Recent studies and field trials show that reinforcement learning already makes double-digit energy savings and comfort gains possible today—without years of data collection. Below are three solid examples in which RL systems were applied to real buildings, including configuration overview, achieved results, and source references.

### 1. Office building HVAC: 12% energy and 28% comfort improvement

**Scenario & objective:**\
A multi-story office building uses deep RL to optimize heating, ventilation, and air-conditioning operation. The goal is to reduce energy consumption by double-digit percentages and minimize comfort violations (temperature fluctuations outside the target range).

**RL app configuration (example):**

* **Data inputs:** Indoor temperature, outdoor temperature, occupancy levels, window contacts, historical HVAC actuator setpoints
* **Controllable actuators:** Supply temperature, fan levels
* **Reward definition:** Keep temperature in \[21 °C, 23 °C] *and*energy consumption *minimize.*

**Result:**\
In simulation and in the subsequent field test, the RL system achieved **12% lower energy consumption** and **28% fewer comfort violations** compared with PID and schedule-based control [ScienceDirect](https://www.sciencedirect.com/science/article/abs/pii/S0360544224001154?utm_source=chatgpt.com).

### 2. Manhattan high-rise: 15.8% less HVAC energy

**Scenario & objective:**\
A 32-story office tower in New York City uses a commercial, AI-powered RL system to reduce heating and cooling costs.

**RL app configuration (example):**

* **Data inputs:** Building and zone temperatures, outdoor temperature, occupancy data, real-time tariffs&#x20;
* **Controllable actuators:** Heating/cooling circuits, fan control
* **Reward definition:** Minimization of total energy draw, compliance with comfort bands

**Result:**\
The AI reduced HVAC energy consumption by **15,8 %**, saved around 37 t of CO₂ and $42,000 annually—all fully automated and without intervention from building management [TIME](https://time.com/7201501/ai-buildings-energy-efficiency/?utm_source=chatgpt.com).

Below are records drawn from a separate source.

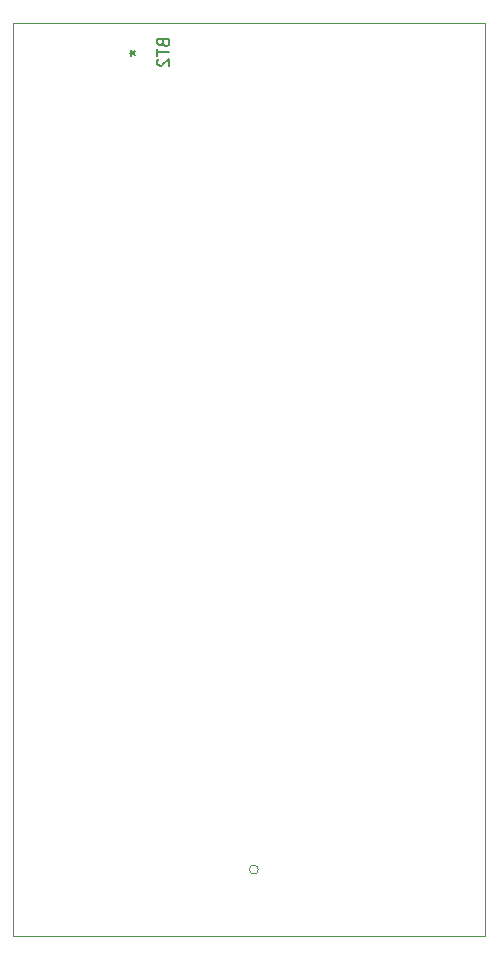
<source format=gbr>
%TF.GenerationSoftware,KiCad,Pcbnew,(6.0.6-0)*%
%TF.CreationDate,2022-08-03T09:40:13-07:00*%
%TF.ProjectId,Smart Floor Register,536d6172-7420-4466-9c6f-6f7220526567,rev?*%
%TF.SameCoordinates,Original*%
%TF.FileFunction,Legend,Bot*%
%TF.FilePolarity,Positive*%
%FSLAX46Y46*%
G04 Gerber Fmt 4.6, Leading zero omitted, Abs format (unit mm)*
G04 Created by KiCad (PCBNEW (6.0.6-0)) date 2022-08-03 09:40:13*
%MOMM*%
%LPD*%
G01*
G04 APERTURE LIST*
%ADD10C,0.150000*%
%ADD11C,0.120000*%
G04 APERTURE END LIST*
D10*
%TO.C,BT2*%
X116514571Y-70588285D02*
X116562190Y-70731142D01*
X116609809Y-70778761D01*
X116705047Y-70826380D01*
X116847904Y-70826380D01*
X116943142Y-70778761D01*
X116990761Y-70731142D01*
X117038380Y-70635904D01*
X117038380Y-70254952D01*
X116038380Y-70254952D01*
X116038380Y-70588285D01*
X116086000Y-70683523D01*
X116133619Y-70731142D01*
X116228857Y-70778761D01*
X116324095Y-70778761D01*
X116419333Y-70731142D01*
X116466952Y-70683523D01*
X116514571Y-70588285D01*
X116514571Y-70254952D01*
X116038380Y-71112095D02*
X116038380Y-71683523D01*
X117038380Y-71397809D02*
X116038380Y-71397809D01*
X116133619Y-71969238D02*
X116086000Y-72016857D01*
X116038380Y-72112095D01*
X116038380Y-72350190D01*
X116086000Y-72445428D01*
X116133619Y-72493047D01*
X116228857Y-72540666D01*
X116324095Y-72540666D01*
X116466952Y-72493047D01*
X117038380Y-71921619D01*
X117038380Y-72540666D01*
X113682080Y-71455438D02*
X113920176Y-71455438D01*
X113824938Y-71217342D02*
X113920176Y-71455438D01*
X113824938Y-71693533D01*
X114110652Y-71312580D02*
X113920176Y-71455438D01*
X114110652Y-71598295D01*
D11*
%TO.C,J4*%
X124587000Y-140589000D02*
G75*
G03*
X124587000Y-140589000I-381000J0D01*
G01*
%TO.C,BT2*%
X143808000Y-68928138D02*
X143808000Y-146245738D01*
X103777600Y-146245738D02*
X103777600Y-68928138D01*
X103777600Y-68928138D02*
X143808000Y-68928138D01*
X143808000Y-146245738D02*
X103777600Y-146245738D01*
%TD*%
M02*

</source>
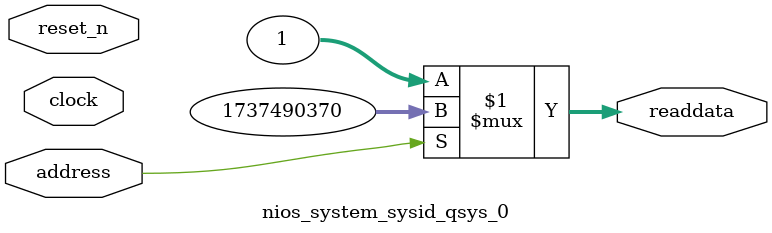
<source format=v>



// synthesis translate_off
`timescale 1ns / 1ps
// synthesis translate_on

// turn off superfluous verilog processor warnings 
// altera message_level Level1 
// altera message_off 10034 10035 10036 10037 10230 10240 10030 

module nios_system_sysid_qsys_0 (
               // inputs:
                address,
                clock,
                reset_n,

               // outputs:
                readdata
             )
;

  output  [ 31: 0] readdata;
  input            address;
  input            clock;
  input            reset_n;

  wire    [ 31: 0] readdata;
  //control_slave, which is an e_avalon_slave
  assign readdata = address ? 1737490370 : 1;

endmodule



</source>
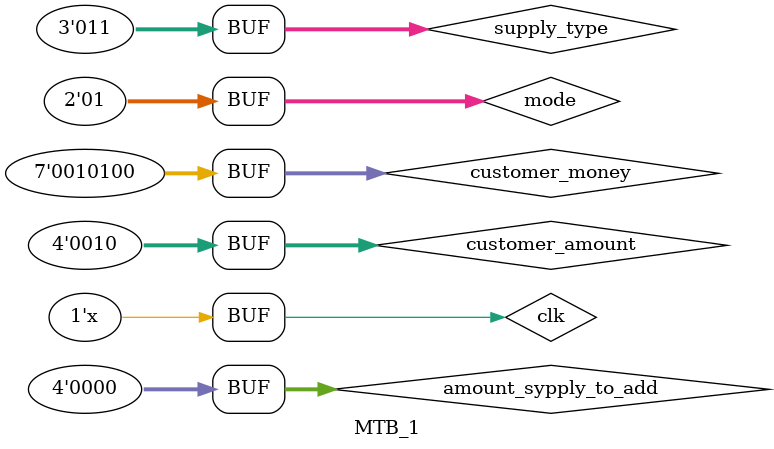
<source format=v>
`timescale 1ns / 1ps


module MTB_1;

	// Inputs
	reg [1:0] mode;
	reg clk;
	reg [6:0] customer_money;
	reg [2:0] supply_type;
	reg [3:0] customer_amount;
	reg [3:0] amount_sypply_to_add;

	// Outputs
	wire error;

	// Instantiate the Unit Under Test (UUT)
	Main uut (
		.mode(mode), 
		.clk(clk), 
		.customer_money(customer_money), 
		.supply_type(supply_type), 
		.customer_amount(customer_amount), 
		.amount_sypply_to_add(amount_sypply_to_add), 
		.error(error)
	);
	
	always #100 clk = ~clk;

	
	initial begin
		#10
	// Initialize Inputs
		mode = 0;
		clk = 0;
		customer_money = 20;
		supply_type = 3;
		customer_amount = 2;
		amount_sypply_to_add = 0;

		// Wait 100 ns for global reset to finish
		#100;
			mode = 1;

		// Add stimulus here

	end
      
endmodule


</source>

### 3. DFAB House (Empa): Up to 30% energy savings

**Scenario & objective:**\
At the DFAB House research building (Empa, Switzerland), an RL agent was trained to jointly optimize room temperature and bidirectional EV charging.

**RL app configuration (example):**

* **Data inputs:** Room temperature, outdoor weather data, PV generation, EV SoC, electricity tariff
* **Controllable actuators:** Radiator setpoint, charging station power
* **Reward definition:** Maximize comfort score + PV self-consumption, minimize grid import costs

**Result:**\
In the real three-week field test during the heating season, the RL system achieved **up to 30% energy savings** compared with conventional control strategies, while maintaining the same comfort level [arXiv](https://arxiv.org/abs/2103.01886?utm_source=chatgpt.com).

### **Conclusion:**

These scenarios show that RL-based applications are ready for use today in a wide range of building types and operating modes. With simple configuration steps in the Eliona RL app, similar results can be achieved in just a few clicks—from office complexes and high-rises to intelligent research buildings.